To be done | Reproduce the lines below verbatim, beginning with the line that contains "family: Oxalidaceae" and continuing down through the final line.
## Begin Provided entries
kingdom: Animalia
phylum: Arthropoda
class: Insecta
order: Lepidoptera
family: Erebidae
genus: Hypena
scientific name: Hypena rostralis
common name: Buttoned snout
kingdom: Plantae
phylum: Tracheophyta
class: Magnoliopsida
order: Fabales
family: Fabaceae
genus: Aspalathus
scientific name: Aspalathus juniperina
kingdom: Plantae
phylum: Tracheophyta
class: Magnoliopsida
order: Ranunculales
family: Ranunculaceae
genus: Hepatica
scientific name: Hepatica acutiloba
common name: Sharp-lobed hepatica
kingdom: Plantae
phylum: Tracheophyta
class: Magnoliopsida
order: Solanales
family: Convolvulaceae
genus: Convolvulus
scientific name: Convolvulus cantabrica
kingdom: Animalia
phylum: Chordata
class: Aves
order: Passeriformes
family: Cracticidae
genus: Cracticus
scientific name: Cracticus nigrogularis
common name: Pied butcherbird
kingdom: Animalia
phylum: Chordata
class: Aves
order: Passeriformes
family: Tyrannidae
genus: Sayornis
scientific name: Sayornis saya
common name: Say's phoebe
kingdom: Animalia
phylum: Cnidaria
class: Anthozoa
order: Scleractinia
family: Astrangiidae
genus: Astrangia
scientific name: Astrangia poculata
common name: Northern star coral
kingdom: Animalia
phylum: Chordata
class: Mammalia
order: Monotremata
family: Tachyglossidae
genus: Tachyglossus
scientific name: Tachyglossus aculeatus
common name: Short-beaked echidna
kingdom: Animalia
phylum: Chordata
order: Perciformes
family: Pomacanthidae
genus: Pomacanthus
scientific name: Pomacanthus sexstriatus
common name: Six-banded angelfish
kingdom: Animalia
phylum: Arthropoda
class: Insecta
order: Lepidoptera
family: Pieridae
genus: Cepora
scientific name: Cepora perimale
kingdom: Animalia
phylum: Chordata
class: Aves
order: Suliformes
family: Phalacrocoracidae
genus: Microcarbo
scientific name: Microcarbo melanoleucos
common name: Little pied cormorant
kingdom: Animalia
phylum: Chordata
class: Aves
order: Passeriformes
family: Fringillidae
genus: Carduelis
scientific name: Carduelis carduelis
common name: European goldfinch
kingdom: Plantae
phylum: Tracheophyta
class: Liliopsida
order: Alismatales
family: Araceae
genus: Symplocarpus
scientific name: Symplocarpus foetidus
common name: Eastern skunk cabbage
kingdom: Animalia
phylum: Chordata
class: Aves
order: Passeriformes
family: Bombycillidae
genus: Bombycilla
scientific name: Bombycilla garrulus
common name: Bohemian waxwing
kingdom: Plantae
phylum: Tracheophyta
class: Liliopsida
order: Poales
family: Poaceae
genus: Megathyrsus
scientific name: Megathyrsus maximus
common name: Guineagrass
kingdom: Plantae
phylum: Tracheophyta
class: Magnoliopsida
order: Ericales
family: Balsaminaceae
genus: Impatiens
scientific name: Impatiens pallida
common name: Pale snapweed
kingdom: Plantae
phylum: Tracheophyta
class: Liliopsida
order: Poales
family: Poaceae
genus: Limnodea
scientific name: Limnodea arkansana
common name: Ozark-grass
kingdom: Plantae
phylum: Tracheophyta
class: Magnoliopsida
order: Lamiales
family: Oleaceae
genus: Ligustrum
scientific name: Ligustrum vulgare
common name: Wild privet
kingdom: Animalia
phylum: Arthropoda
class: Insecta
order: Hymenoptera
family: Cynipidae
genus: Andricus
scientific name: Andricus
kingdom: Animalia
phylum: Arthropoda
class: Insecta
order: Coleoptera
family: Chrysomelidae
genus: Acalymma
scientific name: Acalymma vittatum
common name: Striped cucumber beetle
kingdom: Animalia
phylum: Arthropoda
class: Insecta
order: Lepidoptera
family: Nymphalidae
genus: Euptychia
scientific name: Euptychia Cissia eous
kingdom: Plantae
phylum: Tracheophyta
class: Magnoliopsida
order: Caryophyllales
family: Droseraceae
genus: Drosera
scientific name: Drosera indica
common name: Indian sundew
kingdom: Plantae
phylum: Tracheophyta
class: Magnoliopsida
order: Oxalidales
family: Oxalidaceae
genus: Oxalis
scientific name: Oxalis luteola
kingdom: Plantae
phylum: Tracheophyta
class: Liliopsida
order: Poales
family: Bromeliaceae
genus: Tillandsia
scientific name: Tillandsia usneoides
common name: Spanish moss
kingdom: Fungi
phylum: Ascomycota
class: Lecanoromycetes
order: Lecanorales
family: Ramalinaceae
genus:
## End Provided entries
Complete answer |
family: Oxalidaceae
genus: Oxalis
scientific name: Oxalis luteola
kingdom: Plantae
phylum: Tracheophyta
class: Liliopsida
order: Poales
family: Bromeliaceae
genus: Tillandsia
scientific name: Tillandsia usneoides
common name: Spanish moss
kingdom: Fungi
phylum: Ascomycota
class: Lecanoromycetes
order: Lecanorales
family: Ramalinaceae
genus:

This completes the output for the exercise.